Cecilia’s head is wrapped in a burial cloth, adding to the mystery of the scene, but on her neck can be seen the gash left by the executioner’s axe that failed to sever her head from her body. The incorrupt saints are signs pointing to the Resurrection, when the bodies of all will rise at the end of time, as we heard last Sunday. They show us that the body is meant for immortality.
Cecilia’s death wound remains on the body that points to the glorified body of her King and to the one-day glorified bodies of all the members of His Kingdom. “Behold, he is coming amid the clouds, and every eye will see him, even those who pierced him.” The peoples of the earth lament Him in the sense that either, 1) They lament that they failed to heed His call to conversion, to accept the invitation to belong to His kingdom, and thus they lament the severity of his justice, or 2) They lament that their sins, though forgiven by His mercy, were the cause of the glorious scars that His dazzling body still bears.
Christ, both on the day of His Resurrection, and at His coming in glory as King, holds up the scars of the Passion so that all who pierced Him by their sins might behold the glorious tokens of the depths of His love. The martyred St. Cecilia and the victorious Christ bear the marks of their passions as trophies of victory. This is the great hope for all of us who strive to belong to His kingdom. Our bodies and souls are also marked by the scars not inflicted so much by the axe of a Roman executioner, but by even worse scars from the self-inflicted wounds of sin. Beholding the glorious Savior, we see how those wounds can be transformed into the marks of victory, every one a sign of His power to transform the darkest corners of our sinful hearts into the trophies of the triumph of His grace, beginning with the forgiveness received in Baptism and Confession, and continuing through the process of ongoing conversion.
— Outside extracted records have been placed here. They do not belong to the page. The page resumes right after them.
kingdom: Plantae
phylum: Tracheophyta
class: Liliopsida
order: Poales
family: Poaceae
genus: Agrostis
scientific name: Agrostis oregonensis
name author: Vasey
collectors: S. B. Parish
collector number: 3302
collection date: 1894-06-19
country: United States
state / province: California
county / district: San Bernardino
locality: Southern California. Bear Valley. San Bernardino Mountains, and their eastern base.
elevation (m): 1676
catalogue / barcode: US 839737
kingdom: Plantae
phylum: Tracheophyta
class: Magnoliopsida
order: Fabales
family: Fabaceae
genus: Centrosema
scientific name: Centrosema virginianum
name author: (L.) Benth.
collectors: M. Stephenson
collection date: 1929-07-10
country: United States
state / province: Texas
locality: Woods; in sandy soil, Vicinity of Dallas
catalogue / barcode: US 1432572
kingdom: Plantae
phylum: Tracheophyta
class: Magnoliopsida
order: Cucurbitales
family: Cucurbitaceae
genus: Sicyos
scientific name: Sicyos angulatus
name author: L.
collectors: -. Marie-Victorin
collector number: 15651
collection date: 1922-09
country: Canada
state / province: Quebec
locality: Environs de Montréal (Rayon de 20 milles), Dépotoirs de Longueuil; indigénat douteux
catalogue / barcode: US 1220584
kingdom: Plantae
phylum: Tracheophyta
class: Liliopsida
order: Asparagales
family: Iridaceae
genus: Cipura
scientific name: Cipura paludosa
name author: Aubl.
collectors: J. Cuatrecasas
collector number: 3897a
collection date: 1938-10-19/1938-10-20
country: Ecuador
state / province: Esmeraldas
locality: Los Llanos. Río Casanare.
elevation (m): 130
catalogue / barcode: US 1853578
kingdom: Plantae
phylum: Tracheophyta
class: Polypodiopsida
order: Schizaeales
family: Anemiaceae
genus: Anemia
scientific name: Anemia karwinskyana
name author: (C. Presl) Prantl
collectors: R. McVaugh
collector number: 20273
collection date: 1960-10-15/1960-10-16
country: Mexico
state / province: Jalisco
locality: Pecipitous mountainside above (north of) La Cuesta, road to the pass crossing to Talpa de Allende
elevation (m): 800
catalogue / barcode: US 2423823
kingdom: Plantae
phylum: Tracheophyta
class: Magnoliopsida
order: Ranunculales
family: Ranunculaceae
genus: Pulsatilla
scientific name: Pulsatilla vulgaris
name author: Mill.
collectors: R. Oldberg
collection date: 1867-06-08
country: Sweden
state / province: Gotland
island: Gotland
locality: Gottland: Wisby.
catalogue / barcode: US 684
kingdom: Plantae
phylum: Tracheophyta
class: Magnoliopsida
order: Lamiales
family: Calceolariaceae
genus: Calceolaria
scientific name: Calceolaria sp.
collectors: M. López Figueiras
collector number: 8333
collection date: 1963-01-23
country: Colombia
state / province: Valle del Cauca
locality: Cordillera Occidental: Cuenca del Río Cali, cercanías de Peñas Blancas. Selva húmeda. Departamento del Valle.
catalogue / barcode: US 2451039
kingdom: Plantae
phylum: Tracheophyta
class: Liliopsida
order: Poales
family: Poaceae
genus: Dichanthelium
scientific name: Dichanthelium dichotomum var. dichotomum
This is the sense in which His kingdom does not belong to this world. It is breaking into this world in the Church, but it is breaking into the world to pull us out of it. Gazing upon the pierced and victorious King we see the price of His victory, but also the hope of what that victory can do. “The dear tokens of His passion” on His now “dazzling body” can become the “Cause of endless exultation / To His ransomed worshipers.” For Luther and Calvin, salvation is an imputing of justice to otherwise unjust man – God irrationally deciding to call us just even though we aren’t. But the Catholic theology of salvation sees things very differently. Christ’s grace affects a true transformation of the soul of the believer – sometimes dramatically, more often slowly, step by step. Thus the wounds of sins on our hearts are not just covered over, but likewise transformed into the trophies of Christ’s triumph.
At the coming of the victorious King, when “every eye will see Him, even those who pierced Him,” the contents of every heart and conscience will be made known. Rather than the extreme embarrassment we might expect at that prospect, we will rejoice for the whole world to know how He has triumphed over sin in our lives, “has freed us from our sins by his blood … made us into a kingdom, priests for his God and Father.”
To be a part of His kingdom, we must gaze upon the price of our redemption, recognizing that His now glorious scars are the hope that the battle wounds of sin in our hearts will likewise become trophies of His victory.